I think Mr. Lewis' great writing style makes this book more enjoyable than the subject matter really is.
First of all, statistically speaking, while the A's production during the regular season is impressive, equally as impressive has been their record of post-season futility.

The antagonist of this book, A's GM Billy Beane, comes across as a boorish, loud-mouthed, idiot. Of course, we all experience idiots in life everyday, but Mr. Beane wants everyone to know that he's a genius and all the rest of us are the uninformed (sounds like the Democratic Party...It takes a Village?).

Hardly. Mr. Beane and some others (Theo Esptein of the Red Sox) in baseball subscribe to a unique set of baseball stats to make the bulk of their baseball decisions. Most importantly, these include on-base and slugging percentage. Moreover, they view previously used stats as being completely irrelevant. Now, anyone that has taken a college-level stats course will tell you that most stats can be tailored to someone's own views or goals. This is the backbone of Moneyball.

Armed with this knowledge and arrogance, Beane and his crew of sycophants seek to change to rules of baseball by awarding lesser known players with stats to their liking while eschewing the higher priced talent that Beane views as being overpaid (spare me please the endless comparisons of teachers, police officers, etc. It's called a free market and if people are willing to shell out $5 for a bear and support poor management, don't blame the players) and underproductive. For several years, this has worked for the A's. However, year after year, the playoffs were not kind to the budget conscious A's.

I'll save deep analysis of the A's/stats geeks tenure to better baseball minds, but a cursory review shows a disturbing pattern in their thinking. Yes, of course, many A's players were seeking outsized contracts after seemingly being underpaid based on current market rates, but losing Jason Giambi and Alfonso Soriano (sp?) and replacing them with unknowns isn't always good for the team, fans, baseball and the player. Giambi, of course, had a rapid dropoff following his trip to the Yankees, but did come back to have a great year in 05. Soriano is desperate to leave the hell that is life with the trial-lawyer Peter Angelos' horrific, committed to losing Baltimore Orioles.

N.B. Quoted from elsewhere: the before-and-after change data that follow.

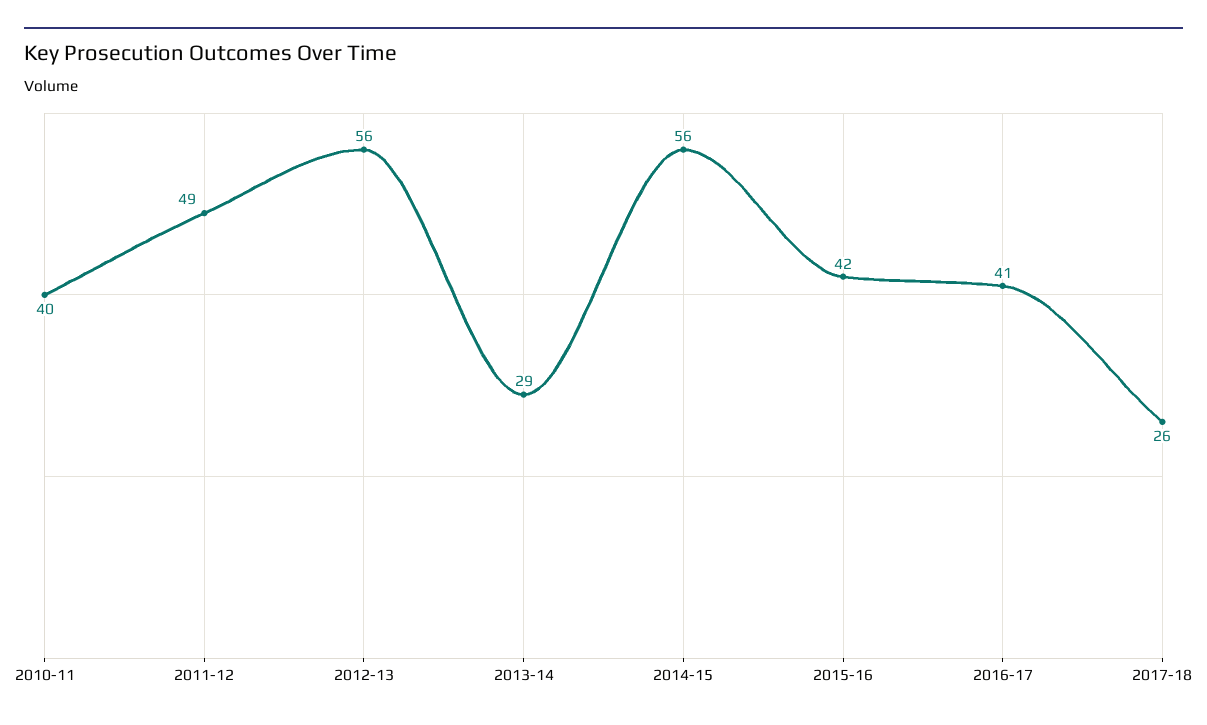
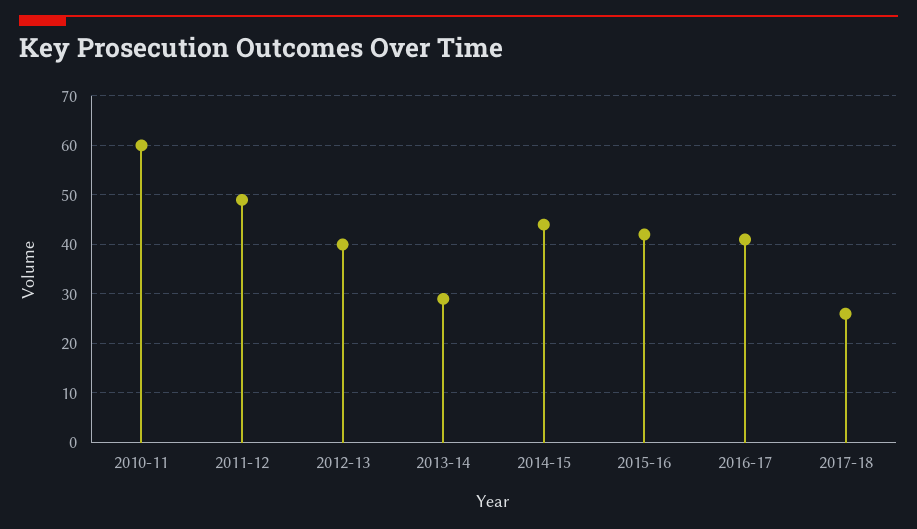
  {
-   "2010-11": 40,
+   "2010-11": 60,
    "2011-12": 49,
-   "2012-13": 56,
+   "2012-13": 40,
    "2013-14": 29,
-   "2014-15": 56,
+   "2014-15": 45,
    "2015-16": 42,
    "2016-17": 41,
    "2017-18": 26
  }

The question is, isn't there a happy medium? Of cousre, not all contracts pay off (A-Rod's Rangers deal), but Beane and the A's take an approach to loyal players that teeters on the verge of being negligent.

Beane comes across as a profoundly arrogant moron who belittles, yells, and pouts like a giant child. None of his crew seems to either mind or be willing to tell Beane to check himself. To his great credit (or ignorance), Mr. Lewis tells us that Mr. Beane did nothing to counter that image in his book. You can't read this book without thinking that you are glad you don't have to work with Beane.

I don't ask much of books, movie, and tv. Just entertain or inform me. I did learn quite a bit about the Beane-Epstein approach to baseball, but I also learned about the other side of the player disloyalty arguement. Fans always whine about players leaving for other teams, but they sometimes don't take into account the team's approach to negotiations (Ex. the Red Sox made it clear they were not going to give a big contract to Johnny Damon).

This book provides a unique look at these behind the scences decisions.